This slide touches on one of the main shortcomings of AI algorithms when viewing it from the angle of the clinician. Existing AI approaches are associative, meaning there is a correlation being made between patient symptoms and the ultimate diagnosis. An alternative approach is proposed of using counterfactual algorithms (i.e., an approach that relates what has not happened.) This approach was found to be more accurate when compared to traditional methods but requires further real-world testing (like all of AI in fact) but is noteworthy as both an indication of what can be as well as what present challenges are with the inherently concrete algorithmic approach utilized in AI.

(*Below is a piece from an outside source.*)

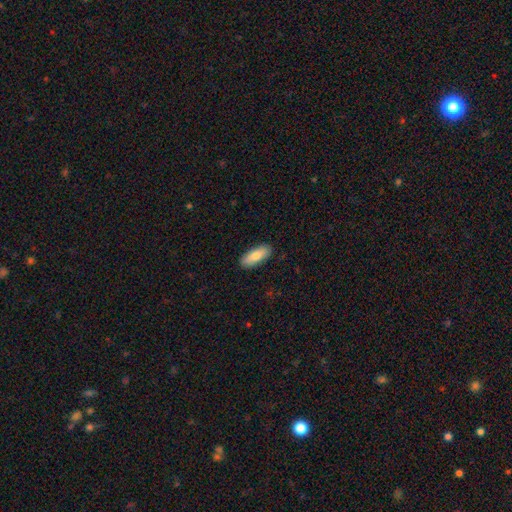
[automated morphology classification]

As research volume increases and more study groups begin to approach AI as a tool to be used in clinical activities, it is helpful to set some standards that can be followed for both protocol writing as well as clinical data reporting to our community of clinicians and researchers. Towards this end, those interested can read the proposed international guidelines for clinical trial protocols (SPIRIT-AI) and clinical trial reports (CONSORT-AI) which were designed to improve the quality and transparency of publications. This should also help with independent validation and the ability to recognize data sets that are not generalizable or, certainly worse, data that are not of high quality and could lead to harmful conclusions. These frameworks are based on the existing international CONSORT and SPIRIT standards that were created for non-AI centered research. I would encourage you to take a look if you are either a consumer or producer of AI data/publications.
Healthcare Equity and AI
Adoption of AI and utilizing it in real world settings has been proposed as one way to enhance health equity and providing new tools for resource challenged areas to serve patients and improve outcomes. • 8.9% of the global population (646 million people) cannot reach healthcare within one hour if they have access to motorized transport. • 43.3% (3.16 billion people) cannot reach a healthcare facility by foot within one hour. • Access to paraprofessionals is more common in many places around the globe with the drawback of poor access to specialists. • AI empowered devices (cell-phones) may allow for a ”specialist on demand” approach that can enhance both access as well as outcomes. • AI empowered devices are becoming more cost-efficient and widely available. • Achieving equity in healthcare: • Teaching basics of utilizing AI • Run, adapt and create AI models for local use • Outside collaborations to improve AI ecosystem • It should be noted that one major shortcoming of current AI datasets, the lack of diversity in input data, must be addressed before these thoughts are applicable beyond a politically correct statement. It’s time to put up or shut up about this issue in AI and I know organizations like ORBIS are trying to facilitate new data sets that will apply to our global population.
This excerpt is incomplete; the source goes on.